Cette initiative de la promotion des langues maternelles et nationales s’inscrit dans le cadre de la Journée internationale de la langue maternelle, célébrée le 21 février. À cette occasion, le ministère de l’Éducation nationale a instauré une semaine entière dédiée à la valorisation des langues locales à travers diverses activités pédagogiques. « Tous les DAP et DA sont invités à promouvoir les langues nationales au sein des établissements scolaires », a souligné Nicolas Bounounou.
Depuis le 17 février, des écoles à travers le pays participent à cet événement.
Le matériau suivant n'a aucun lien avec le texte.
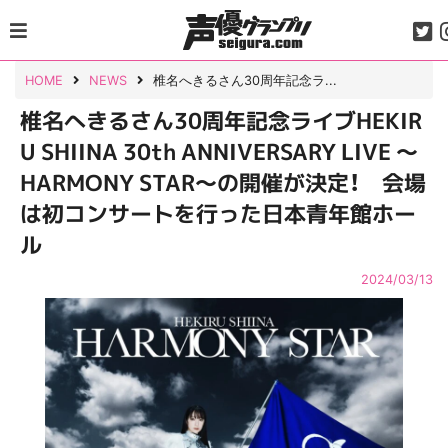
Skip
to
content
HOME
NEWS
椎名へきるさん30周年記念ラ...
椎名へきるさん30周年記念ライブHEKIR
U SHIINA 30th ANNIVERSARY LIVE 〜
HARMONY STAR〜の開催が決定！ 会場
は初コンサートを行った日本青年館ホー
ル
2024/03/13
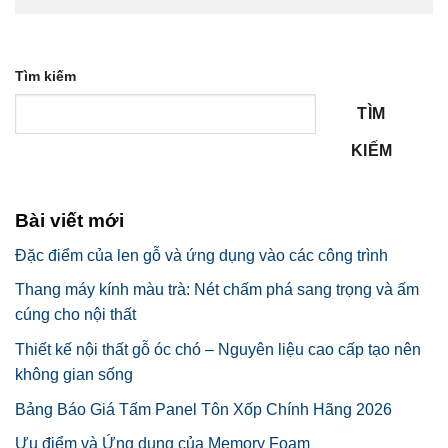
Tìm kiếm
TÌM
KIẾM
Bài viết mới
Đặc điểm của len gỗ và ứng dụng vào các công trình
Thang máy kính màu trà: Nét chấm phá sang trọng và ấm
cúng cho nội thất
Thiết kế nội thất gỗ óc chó – Nguyên liệu cao cấp tạo nên
không gian sống
Bảng Báo Giá Tấm Panel Tôn Xốp Chính Hãng 2026
Ưu điểm và Ứng dụng của Memory Foam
Les élèves ont entonné l’hymne national, La Concorde, en plusieurs langues gabonaises et ont accueilli la ministre avec des salutations et des chants dans leurs langues respectives. « Nous avons entendu les enfants s’exprimer avec joie, échangeant des formules de politesse et comptant dans leur langue maternelle. C’est un moment fort, symbolique de notre volonté de raviver notre patrimoine linguistique », a déclaré le directeur général de l’Instruction civique et de l’Alphabétisation.
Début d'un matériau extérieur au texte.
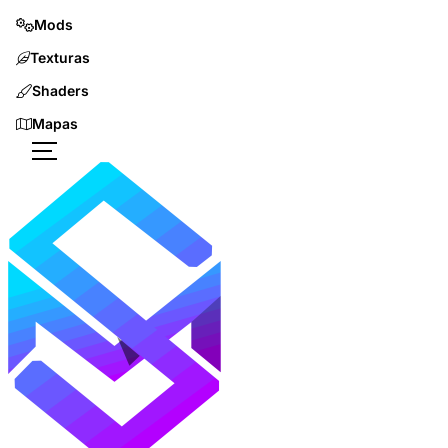
Mods
Texturas
Shaders
Mapas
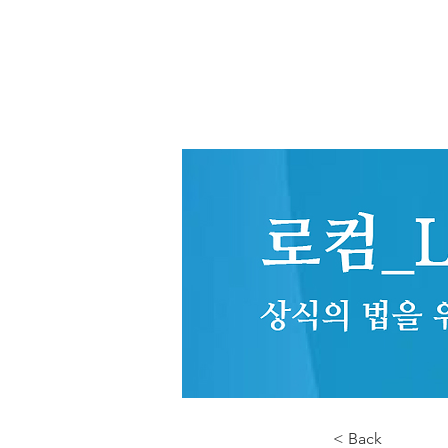
< Back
Cependant, le constat est préoccupant : la transmission des langues nationales est en net déclin. « Les Gabonais, et surtout les enfants, ne parlent plus leur langue maternelle. Ce n’est pas de leur faute : on ne peut vomir que ce que l’on a avalé», a-t-il déploré. Malgré des initiatives antérieures, notamment en 1996 avec la formation de spécialistes en langues nationales, ces efforts n’ont pas connu de réel essor.

Aujourd’hui, dans une dynamique de restauration culturelle, il devient impératif de réintroduire ces langues dans le système éducatif. « Les langues comptent, car elles permettent aux enfants de mieux structurer leur pensée et d’améliorer leur maîtrise du français et d’autres disciplines. Si nous voulons reconstruire le Gabon, nous devons renforcer notre unité nationale en valorisant notre diversité linguistique et culturelle », a insisté Nicolas Bounounou.
L’engouement suscité par cette semaine spéciale de la promotion des langues maternelles et nationales augure une célébration mémorable le 21 février prochain, marquant un tournant décisif dans la reconnaissance et la promotion des langues nationales gabonaises.